Eligible participants included women who underwent surgical treatment (lumpectomy or mastectomy) for early-stage breast cancer, including a minimum removal of one axillary lymph node by SNB. Contralateral prophylactic mastectomy (CPM) was allowed. Participants were excluded if they had undergone previous surgical treatment for breast cancer, surgery of either the axilla or shoulder, synchronous bilateral breast cancer, a previous history of shoulder dysfunction in either shoulder, or a history of upper extremity deep vein thrombosis.

AWS Diagnostic Assessment

The women were assessed for AWS at each study visit (2, 4, and 12 weeks postoperatively) by the principal investigator, a physical therapist and certified lymphedema therapist with more than 15 years of clinical experience. Participants were defined as having AWS when a palpable or visible cord of tissue was present in the axilla, upper extremity, or trunk during maximal shoulder abduction at any data collection time point within 12 weeks following surgery. Such cords did not have to be associated with local pain or restriction of shoulder ROM. Women who became aware of a cord by self-examination between visits were asked to schedule an immediate study visit to permit performance of an additional assessment. All clinical outcome variables were measured prior to AWS assessment to reduce bias in measures.

Demographic Characteristics and Clinical Outcome Measures

Data for demographic characteristics were collected by self-report and validated by review of medical records. Function, pain, ROM, and edema assessment were measured with validated tools at each study visit.

Measurements of shoulder abduction active range of motion (AROM) were made bilaterally in the standing position using a standard goniometer method.18 Shoulder abduction passive range of motion (PROM) measurements were taken bilaterally in the supine position.18

The DASH questionnaire was used to measure function, and a visual analog scale (VAS) was used to provide a subjective pain assessment of any new pain that developed after surgery. The DASH tool is a self-report questionnaire that measures functional activities of the whole arm in people with musculoskeletal disorders and has been recommended for use in patients with breast cancer.1921 DASH scores range from 0 to 100, with 0 reflecting no disability and a higher score indicating increased disability. The VAS has been reported to provide quantifiable, reliable (r=.97) measurements of pain ranging from 0 to 100.22

The edema assessment included performance of upper extremity girth, BIS, and TDC measurements. Above-normal edema measurements in this study were not considered a diagnosis of lymphedema because abnormal measurements at this early time period could be postoperative edema. Girth circumference was measured first, followed by BIS and TDC. A nonstretch, flexible tape measure with a tension gauge was used to acquire the girth measurements. Girth measurements were obtained bilaterally at 8-cm increments from the distal portion of the ulnar styloid to the axilla in the supine position. Girth measurements were used to calculate volume (V) for each upper extremity using the truncated cone formula: V=h/12π(C12+C1C2+C22), where h is height and C is circumference.23 The volume difference between the extremities was calculated as a percent volume difference.

======

ACTION ITEM » List every condition that the passage on the breast cancer study gives as a reason to exclude participants.

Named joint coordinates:
======

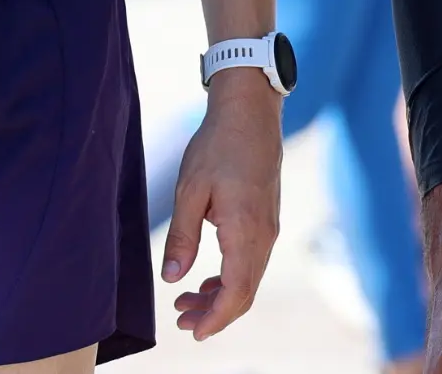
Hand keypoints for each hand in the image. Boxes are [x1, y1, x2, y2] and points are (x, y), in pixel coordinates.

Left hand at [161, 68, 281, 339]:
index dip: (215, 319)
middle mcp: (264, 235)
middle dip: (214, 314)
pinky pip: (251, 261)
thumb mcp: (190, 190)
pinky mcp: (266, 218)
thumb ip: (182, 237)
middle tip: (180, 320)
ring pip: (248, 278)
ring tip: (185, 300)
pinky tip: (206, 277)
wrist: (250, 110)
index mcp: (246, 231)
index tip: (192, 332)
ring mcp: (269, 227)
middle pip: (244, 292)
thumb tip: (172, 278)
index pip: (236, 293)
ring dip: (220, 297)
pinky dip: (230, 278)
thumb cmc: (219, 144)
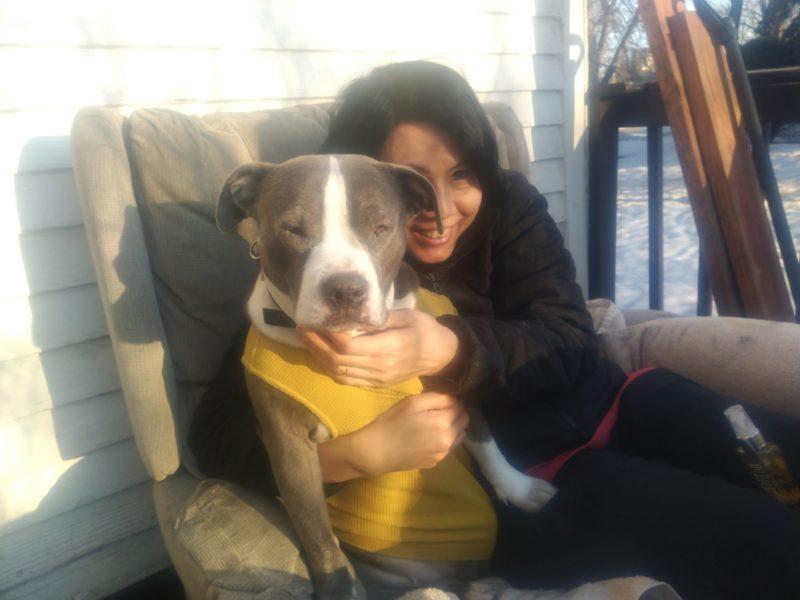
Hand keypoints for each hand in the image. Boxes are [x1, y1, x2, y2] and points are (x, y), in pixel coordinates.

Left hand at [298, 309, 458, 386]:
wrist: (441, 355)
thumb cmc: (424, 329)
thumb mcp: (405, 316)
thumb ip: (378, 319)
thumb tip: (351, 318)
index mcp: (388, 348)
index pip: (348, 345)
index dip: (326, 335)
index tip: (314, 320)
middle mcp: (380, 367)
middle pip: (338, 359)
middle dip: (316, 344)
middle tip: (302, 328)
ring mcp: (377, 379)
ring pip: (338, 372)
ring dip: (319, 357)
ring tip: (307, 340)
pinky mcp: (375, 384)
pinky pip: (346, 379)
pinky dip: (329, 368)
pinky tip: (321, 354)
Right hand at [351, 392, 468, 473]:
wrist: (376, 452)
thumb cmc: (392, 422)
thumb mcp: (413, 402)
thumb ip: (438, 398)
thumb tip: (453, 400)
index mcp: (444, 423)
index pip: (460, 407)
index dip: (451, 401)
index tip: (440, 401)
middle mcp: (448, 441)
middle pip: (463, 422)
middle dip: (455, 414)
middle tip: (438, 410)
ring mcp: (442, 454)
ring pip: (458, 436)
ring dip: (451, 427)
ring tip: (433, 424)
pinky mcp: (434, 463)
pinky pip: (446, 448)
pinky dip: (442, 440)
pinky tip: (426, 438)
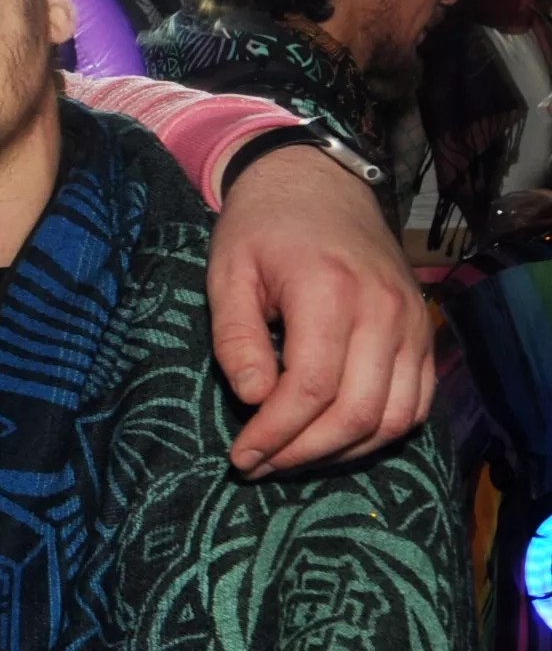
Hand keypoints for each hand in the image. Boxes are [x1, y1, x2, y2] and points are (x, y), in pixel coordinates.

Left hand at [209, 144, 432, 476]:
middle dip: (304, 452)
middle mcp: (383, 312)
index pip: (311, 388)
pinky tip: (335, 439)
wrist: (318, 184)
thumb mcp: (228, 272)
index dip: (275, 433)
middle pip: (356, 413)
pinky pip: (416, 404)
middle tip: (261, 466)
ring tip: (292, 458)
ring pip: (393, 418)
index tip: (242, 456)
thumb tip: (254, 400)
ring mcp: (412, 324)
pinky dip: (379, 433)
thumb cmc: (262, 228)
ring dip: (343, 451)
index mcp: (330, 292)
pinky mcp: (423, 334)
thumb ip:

======

FINISHED EXERCISE »
- Previous surgical treatment for breast cancer
- Surgery of either the axilla or shoulder
- Synchronous bilateral breast cancer
- A previous history of shoulder dysfunction in either shoulder
- A history of upper extremity deep vein thrombosis